Text shown:
Content starts
Everything happens in the universe begins with intention. The classic quote known as the Upanishads dictates, “You are what your deepest desire is. As your desire is, so is your intention. As your intention is, so is your will. As your will is, so is your deed. As your deed is, so is your destiny.”
An intention is a directed impulse of consciousness that contains the potentials form of that which you aim to proceed. Our first WingChun form, Siu Nim Tao (小念頭), is translated as small intention. It includes key techniques in WingChun and each small section has its own aim in practice, and various meanings in applications. Once you learn the movements of the form, it must be practiced repeatedly with technical accuracy, power, and speed. It also designed to focus your intention and power into a single technique.
Observation and intention are intimately related. Like Heisenberg’s Uncertainty Principle, which states that we cannot observe something without changing what we are observing. According to Heisenberg, there is no such thing as an independent observer, who can sit on the sidelines watching nature run its course, without influencing it. In quantum physics, how we observe a particle in a subatomic system determines what it becomes.
Content ends
Data under study:
Content starts
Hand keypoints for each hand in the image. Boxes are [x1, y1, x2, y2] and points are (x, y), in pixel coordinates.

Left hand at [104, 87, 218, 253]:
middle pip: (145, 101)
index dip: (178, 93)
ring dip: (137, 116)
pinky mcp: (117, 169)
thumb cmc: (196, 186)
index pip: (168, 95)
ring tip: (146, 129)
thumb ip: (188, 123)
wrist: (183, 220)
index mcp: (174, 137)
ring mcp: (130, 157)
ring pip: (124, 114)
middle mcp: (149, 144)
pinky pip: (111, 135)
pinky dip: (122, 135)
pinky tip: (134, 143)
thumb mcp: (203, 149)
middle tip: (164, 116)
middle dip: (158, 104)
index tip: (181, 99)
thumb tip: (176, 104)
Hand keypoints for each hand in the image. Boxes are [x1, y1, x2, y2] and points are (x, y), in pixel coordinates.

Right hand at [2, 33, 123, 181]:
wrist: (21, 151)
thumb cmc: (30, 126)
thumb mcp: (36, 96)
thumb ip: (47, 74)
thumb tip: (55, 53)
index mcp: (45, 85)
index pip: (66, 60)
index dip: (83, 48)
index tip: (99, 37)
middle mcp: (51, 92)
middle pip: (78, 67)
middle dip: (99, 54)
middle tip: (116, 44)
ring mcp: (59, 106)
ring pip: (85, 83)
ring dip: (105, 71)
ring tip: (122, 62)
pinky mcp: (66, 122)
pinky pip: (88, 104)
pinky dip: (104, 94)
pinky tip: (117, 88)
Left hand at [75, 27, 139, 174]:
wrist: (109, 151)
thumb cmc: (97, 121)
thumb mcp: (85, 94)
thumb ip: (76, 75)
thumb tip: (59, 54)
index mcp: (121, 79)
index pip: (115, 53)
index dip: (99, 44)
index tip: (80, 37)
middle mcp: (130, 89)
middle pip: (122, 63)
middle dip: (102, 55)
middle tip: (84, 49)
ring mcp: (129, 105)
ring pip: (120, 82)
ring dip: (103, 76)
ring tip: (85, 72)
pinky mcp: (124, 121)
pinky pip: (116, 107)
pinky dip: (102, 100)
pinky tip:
Content ends
Exercises to complete:
(1) List, in order, each step in the chain that the quoted Upanishads passage in the passage on intention leads through, from its start to its final outcome.
(2) How does the passage on intention translate the name of the first WingChun form, Siu Nim Tao?
(3) Resume the passage on intention from its last sentence, carrying on its discussion.

Solved tasks:
(1) Desire, intention, will, deed, destiny.

(2) Small intention.

(3)
In the same sense, within WingChun system, the way we observe ourselves and our opponents determines what becomes of both of these. So, then, how do we make our intentions manifest during the WingChun training?
These 3 things: Your Will, your Plans/Thoughts, and your Focus.
Your will to train and executing the techniques precisely, and your plans for the the training, which broadly includes from adjusting your training schedule, to how your WingChun techniques aligns into sequences, based on your training partner’s motions. Focus has less to do with determination and more to do with observation, looking out for opportunities that our intention leads to us. Focusing your thought on what you want to achieve is called intention.
The ideas of daily matters, such as families, friends, relationships, works, studies, egos, hate, love, etc… decrease to as little as possible, or even none, so that the WingChun practitioner may centralize oneself, only upon practicing, once you initiate the practice.
Let’s close it with this quote by Bob Goff, “Embrace the Uncertainty, some of the most beautiful chapters in our lives won’t have a title until much later.”